A concrete example would be the case of the creation of a mongo or Cassandra cluster. Once completed with success, we want:
- The expected number of EC2 instances to be running and healthy.
- The software package (mongo or Cassandra) properly configured and running without error, listening on the port for communication.
- The cluster of nodes properly communicating with each other.
Having automation that validates all those aspects, each and every time, will give confidence in the automation.
Performing software build rollback
When rolling back a software build to a previous version, it is important that the outcome meets the quality expressed in this best practice:
- Predictability: The previous version should have 100% of the live traffic on it. It is known that relying on DNS update to route traffic back to an old release is not predictable, as DNS resolution relies on multiple layers of caches and is dependent on consumer code and connection pool strategies
- Reproducibility: A successful rollback should always bring the previous good known version back each and every time.
- Consistency: The state of the service, database, the configuration should all be back to its previous state.

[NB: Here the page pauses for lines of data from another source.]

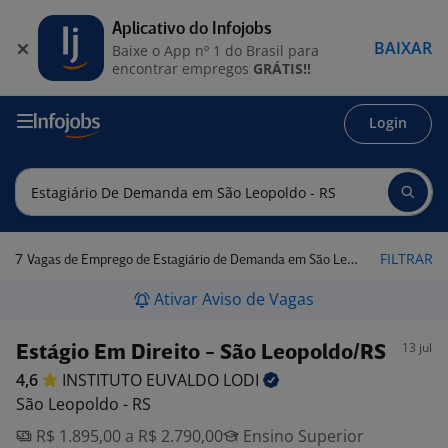
Aplicativo do Infojobs
BAIXAR
Baixe o App nº 1 do Brasil para
encontrar empregos
GRÁTIS!!
Login
7
FILTRAR
Vagas de Emprego de Estagiário de Demanda em São Leopoldo - RS
Ativar Aviso de Vagas
13 jul
Estágio Em Direito - São Leopoldo/RS
4,6
INSTITUTO EUVALDO
LODI
São Leopoldo - RS
R$ 1.895,00 a R$ 2.790,00
Ensino Superior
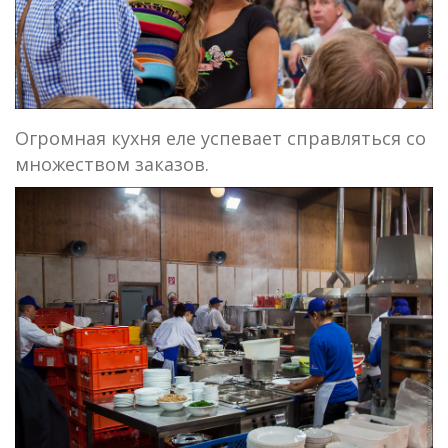
Огромная кухня еле успевает справляться со
множеством заказов.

As well as all the cloud resources involved in the rollback (compute, ELB, DBs, DNS, …)
We want rollbacks to be our safeguard in case anything goes wrong when performing a change. The determinism of fast rollback is a key piece in protecting travelers and giving us the liberty to fail.
Example of automation that leaves an inconsistent state can be found here:
- When deployment routed traffic to deleted ELB – In this case, the release operation took for granted that the ELB was there and available. However, between the deploy and release operation, the target ELB was deleted by a PEAR policy related to cloud cost reduction.
Here, we can conclude that for making release process safe and hassle-free, we need to perform a deep analysis at each step as design, implementation, testing, and deployment. We need to be sure that automation of release process is being done in a way where we can rely on it and achieve a consistent auto release process for a long run without a single failure.